Jesús, como nuevo Elías, completados sus días, será arrebatado al cielo. Al igual que Eliseo coge el testigo de Elías; los discípulos de Jesús no solo tendrán que recoger el testigo sino, ante todo, ser testigos. Acompañarle en su camino hacia Jerusalén será ocasión de aprendizaje de la radicalidad, riesgo, urgencia, renuncia… que supone seguir a Jesús. Tanto que a veces puede parecer una actitud arrogante, fanática o integrista.
Si alguien busca un Jesús milagrero, tapagujeros, seguro todorriesgo que sepa que “el Hijo del Hombre no tiene donde reclinar la cabeza”. ¡Vale! La precariedad puede hacer madurar humanamente y la confianza en la providencia ayuda a crecer en libertad. Pero ¿y las otras exigencias? ¿No crees que te has pasado, maestro? Al menos, Elías dejó a Eliseo despedirse de sus padres. ¿Acaso no es “honrar padre y madre” el primero de los mandamientos en lo referente al amor al prójimo? ¿Acaso no es enterrar a los muertos una de las obras de misericordia, tal y como nos enseña la Iglesia?
No es un asunto de exigencia. Es un asunto de libertad. El que se abandona con absoluta confianza en la voluntad del Padre es realmente libre (2ª lectura de hoy). Quien es libre, no abandona a sus padres, ni se desentiende de sus deberes humanos. Tampoco se ata de forma neurótica. Sin ánimo de juzgar a nadie, vengo observando, al menos es mi impresión que, en los entierros, los familiares “más sentíos” y más plañideros, en el fondo están intentando silenciar un sentimiento de culpa que ahí, donde la conciencia no calla, masculla la omisión de cuidados y compañía y ahora, ya es tarde. Casi del mismo modo los que, ante cualquier compromiso ponen como pretexto las obligaciones familiares, son los primeros en dar al niño el móvil para que se calle, o dejar que el adolescente haga lo que quiera, todo por no tener problemas en casa o, no hablemos ya de actitud ante padres, enfermos terminales… Eso sí, el perro es uno más de la familia.

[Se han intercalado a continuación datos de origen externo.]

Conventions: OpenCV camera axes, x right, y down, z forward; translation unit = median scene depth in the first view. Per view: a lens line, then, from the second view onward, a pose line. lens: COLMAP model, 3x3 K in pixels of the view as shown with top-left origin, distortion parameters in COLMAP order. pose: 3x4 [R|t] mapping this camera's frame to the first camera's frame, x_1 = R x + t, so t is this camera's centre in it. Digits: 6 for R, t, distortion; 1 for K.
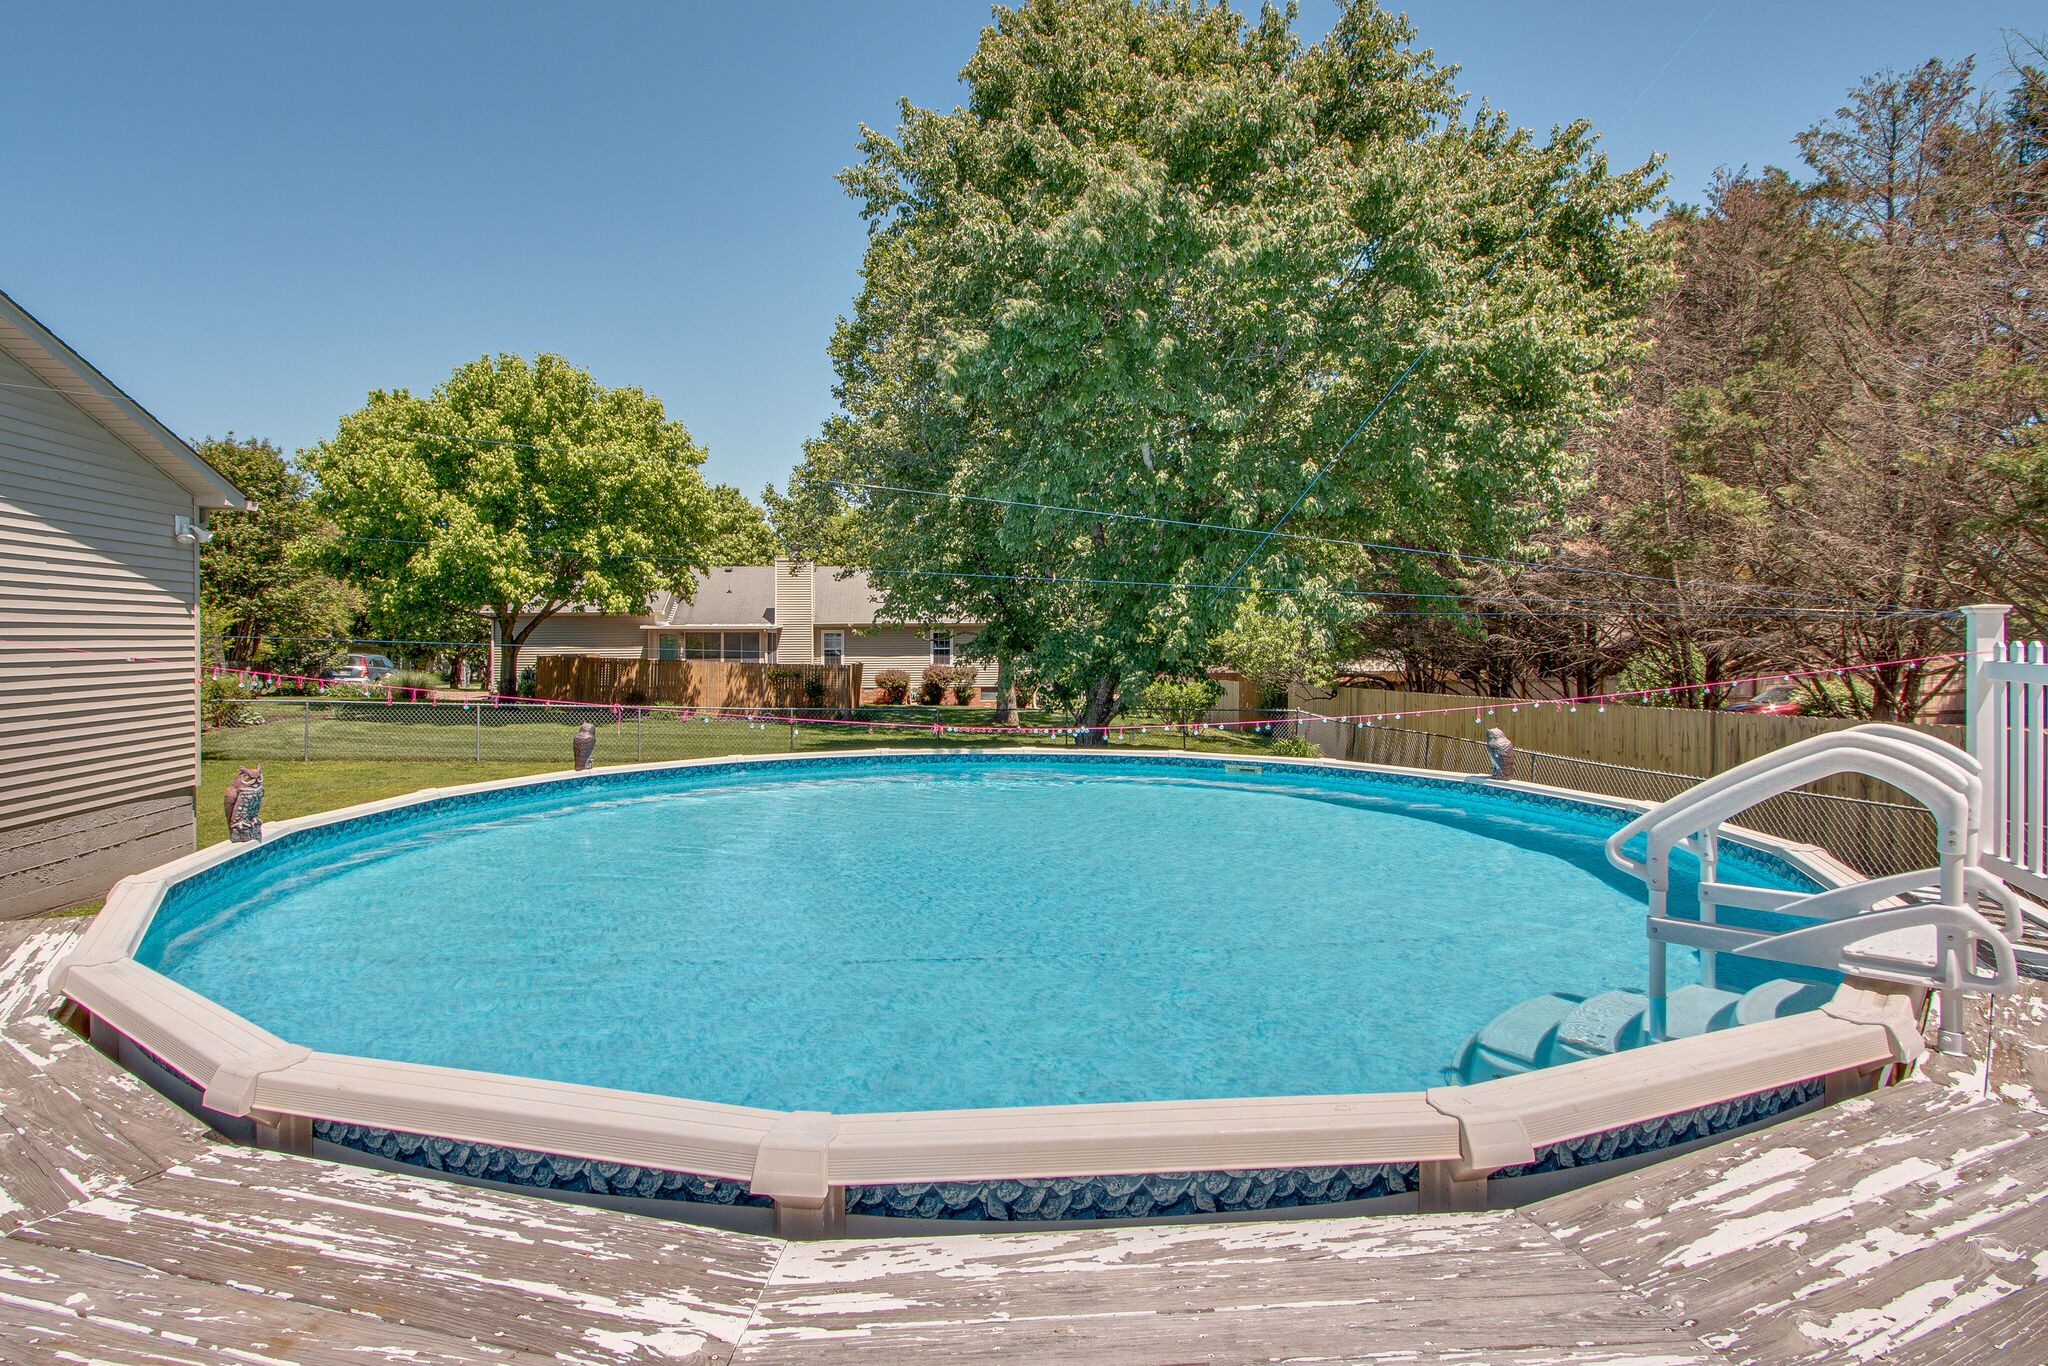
lens RADIAL K [[1024.7, 0, 999.5], [0, 1024.7, 617.3], [0, 0, 1]] dist [-0.001883, -0.000186]
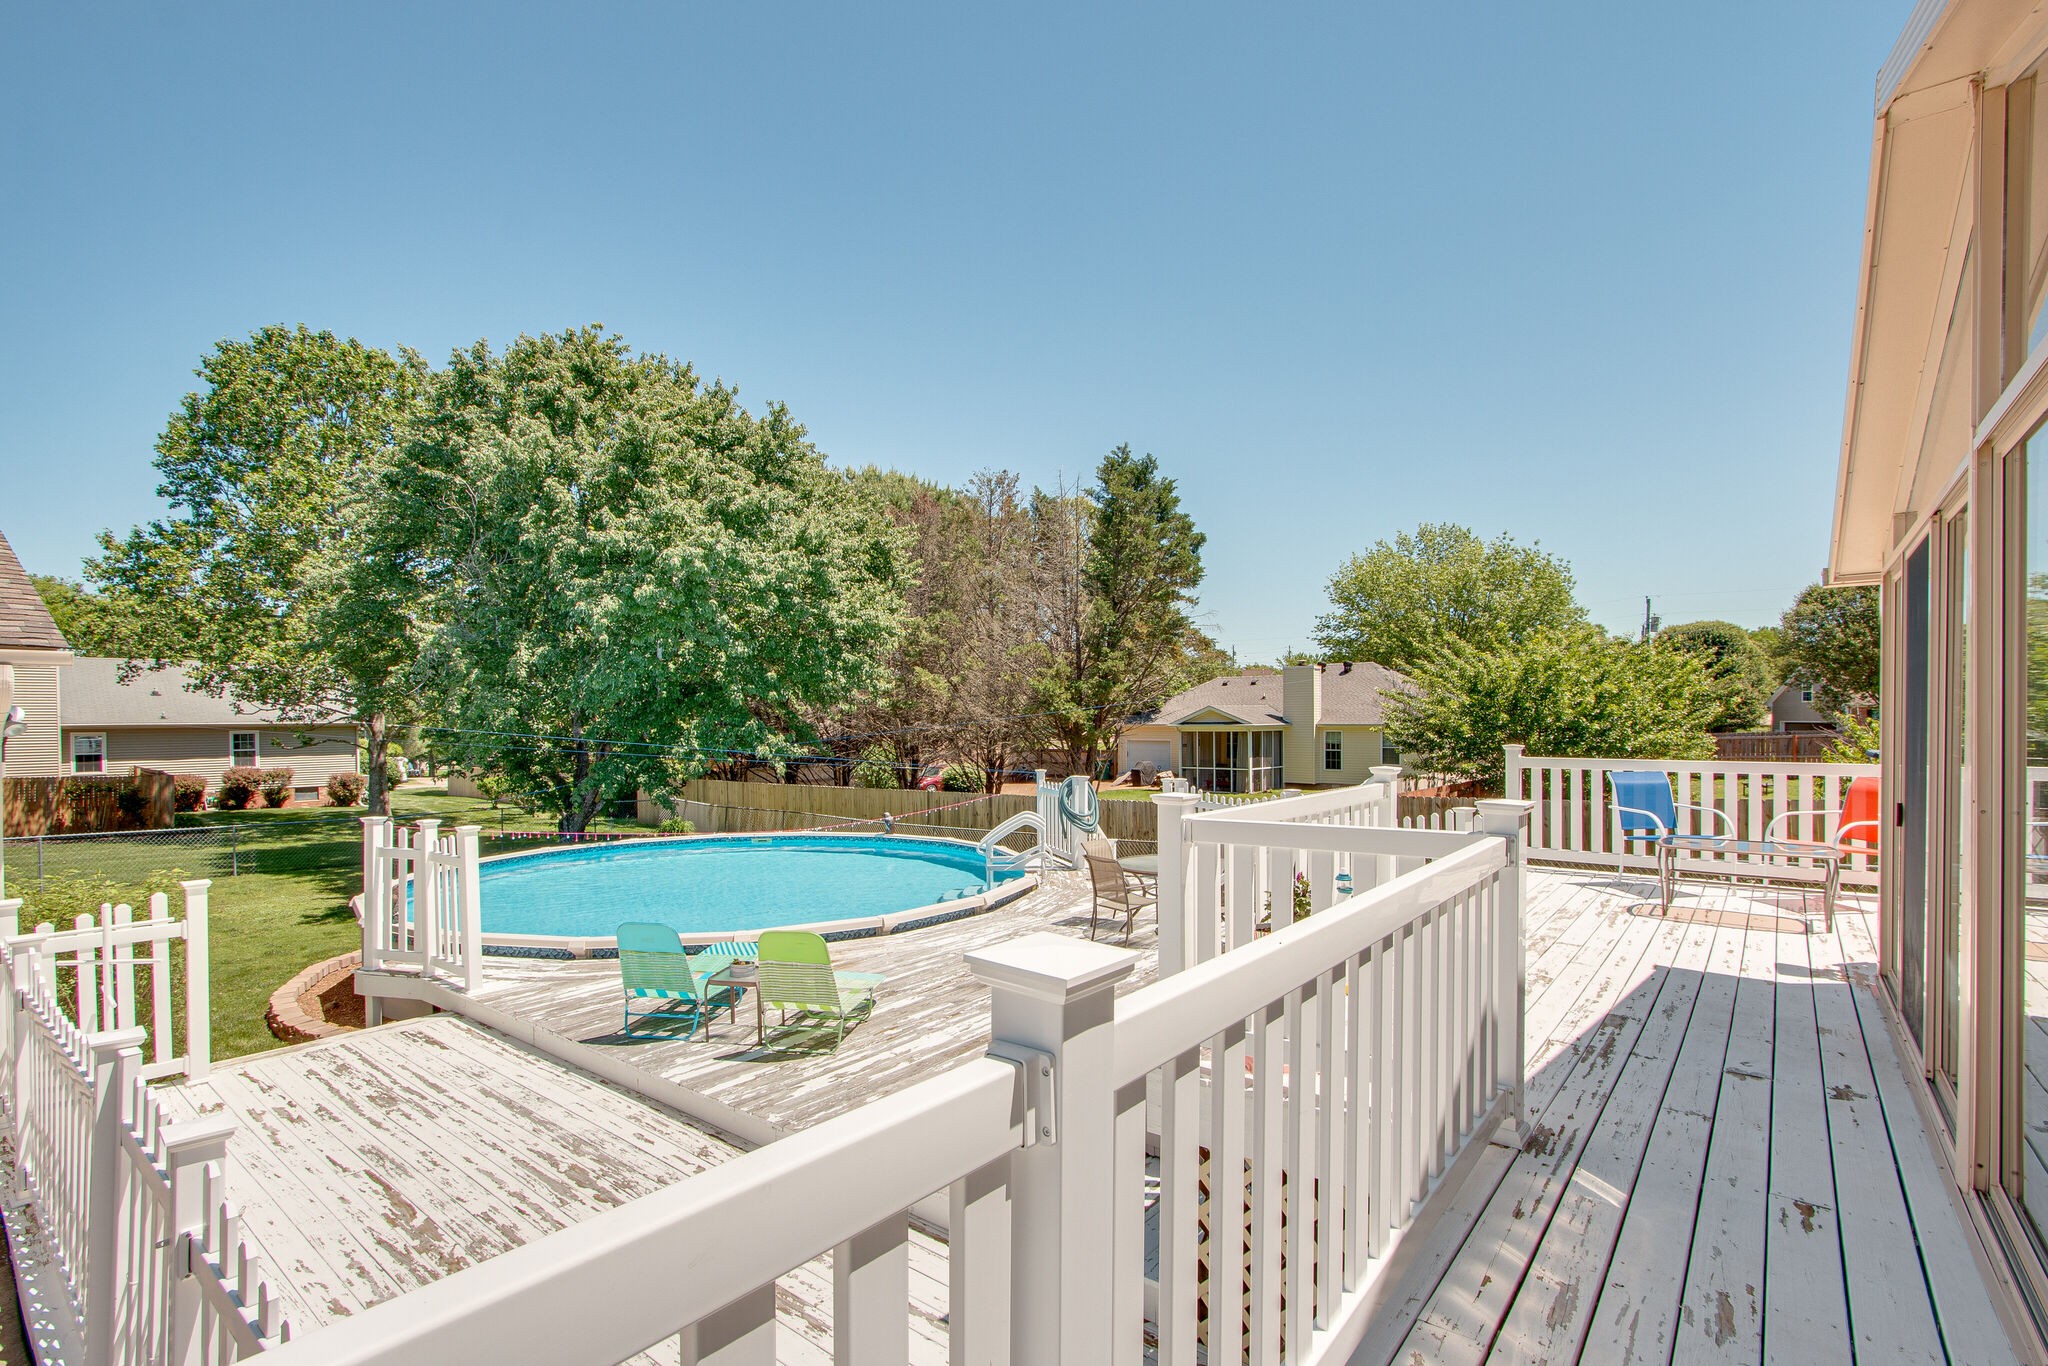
lens RADIAL K [[962.2, 0, 1045.5], [0, 962.2, 721.8], [0, 0, 1]] dist [0.001525, -0.002787]
pose [[0.705362, -0.006448, 0.708818, -0.257192], [-0.018195, 0.999464, 0.027199, -0.052580], [-0.708613, -0.032082, 0.704867, -0.254772]]
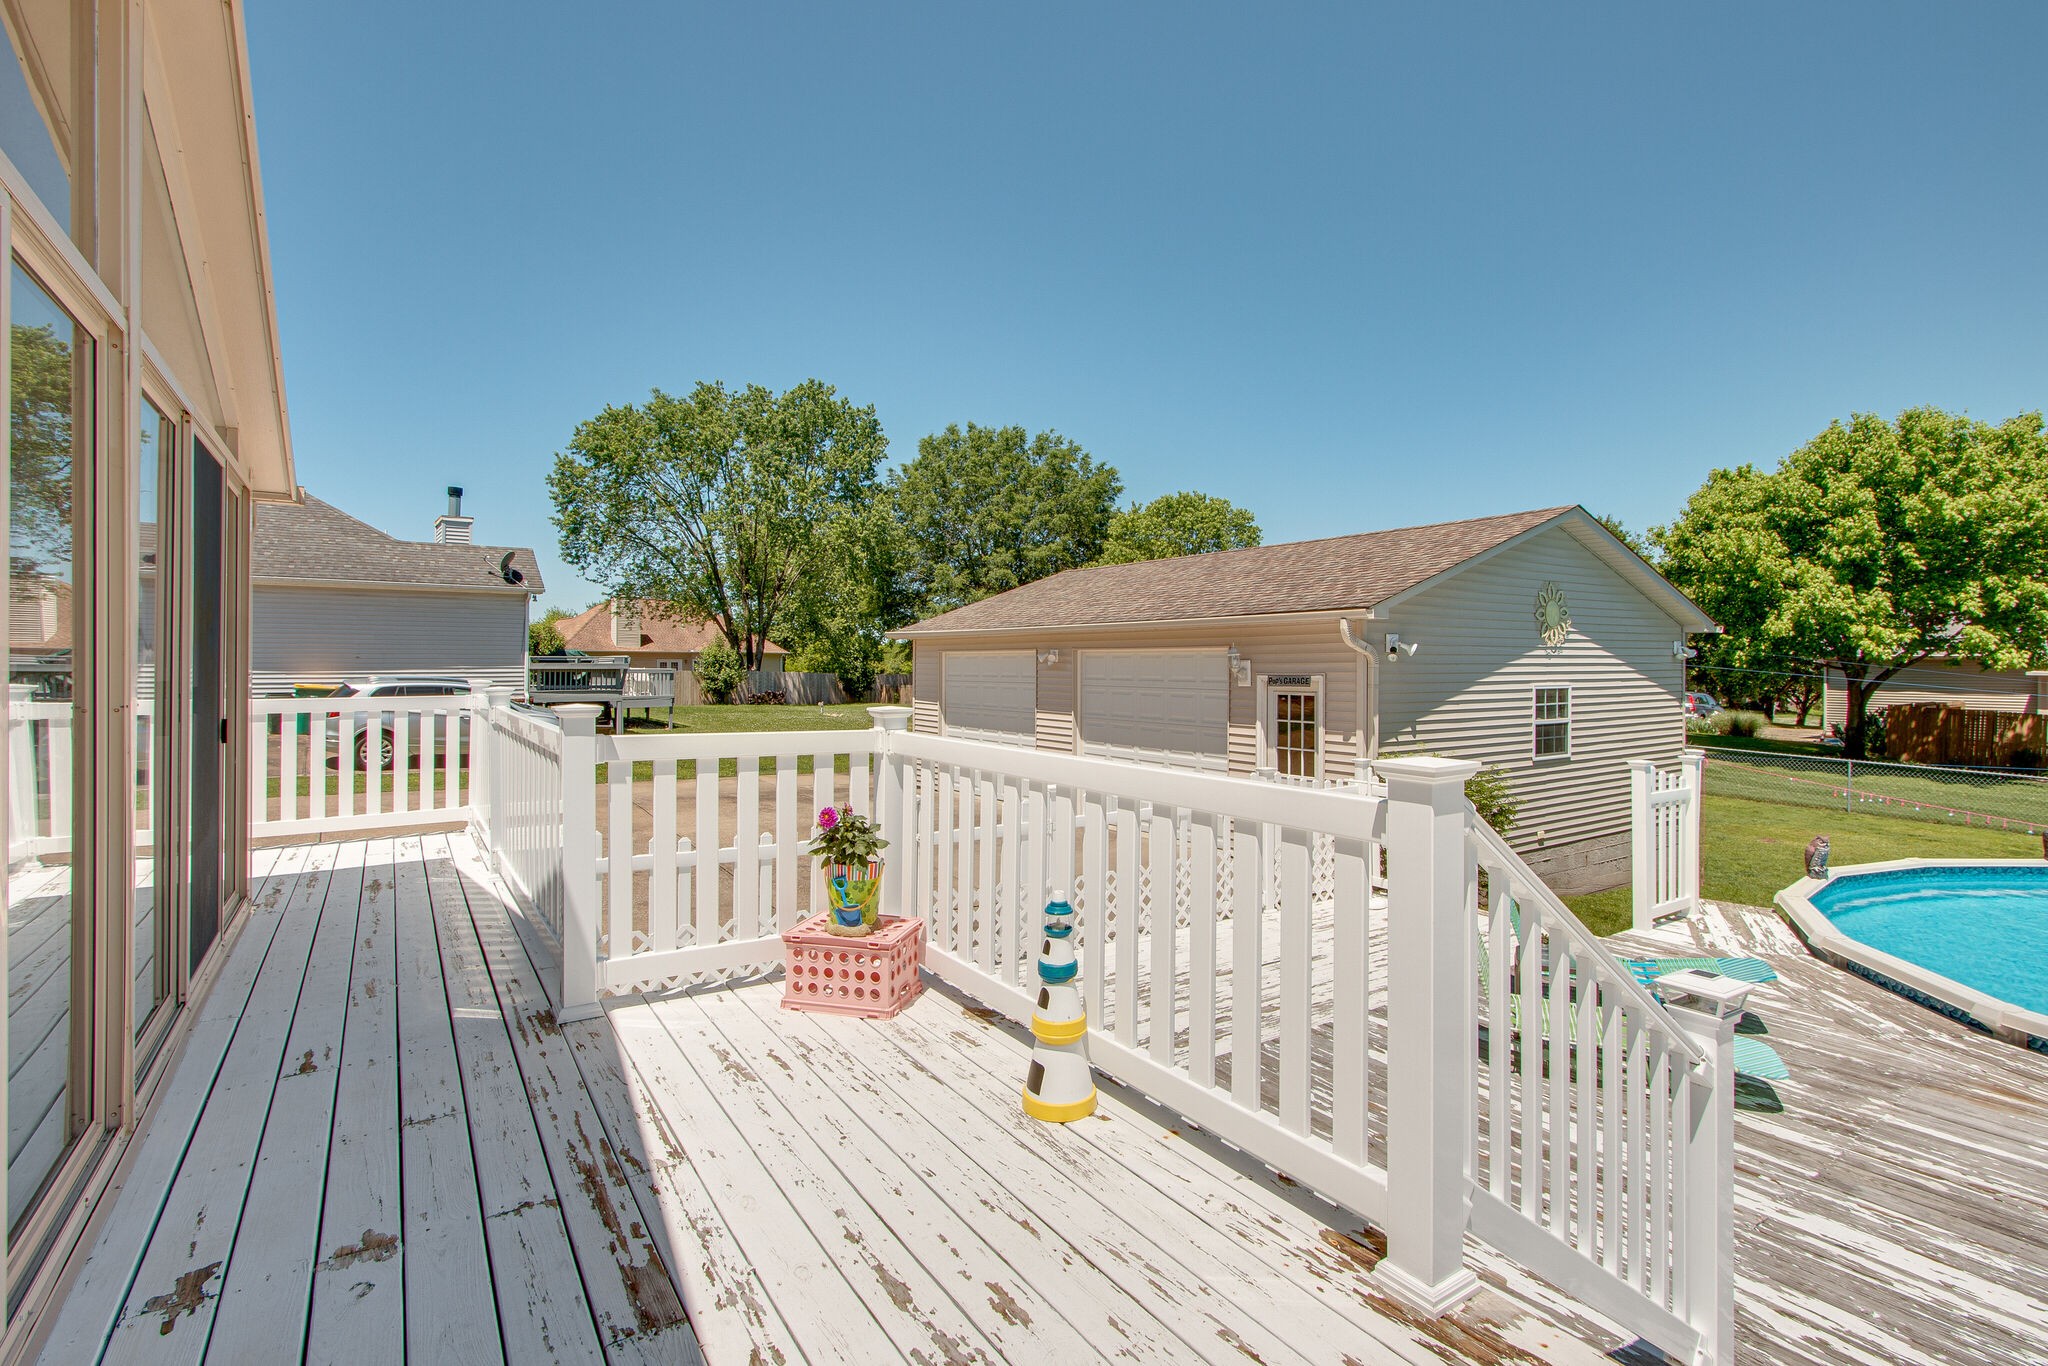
lens RADIAL K [[962.2, 0, 1010.5], [0, 962.2, 677.6], [0, 0, 1]] dist [0.001525, -0.002787]
pose [[0.431427, 0.019127, -0.901945, 0.027925], [0.022835, 0.999223, 0.032113, -0.046854], [0.901859, -0.034450, 0.430655, -0.211231]]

Y esta “falta de hospitalidad” ante los más prójimos se cura haciendo llover “fuego del cielo”, pero no como en Sodoma, sino como en Jerusalén; estando en disposición abierta y absoluta para recibir el fuego del cielo de Pentecostés, la gran explosión del Espíritu, fuego que al igual que sucedió con Hernán Cortes, es para quemar las naves ante la tentación de volver a Egipto, ante el peligro de volverse estatua de sal.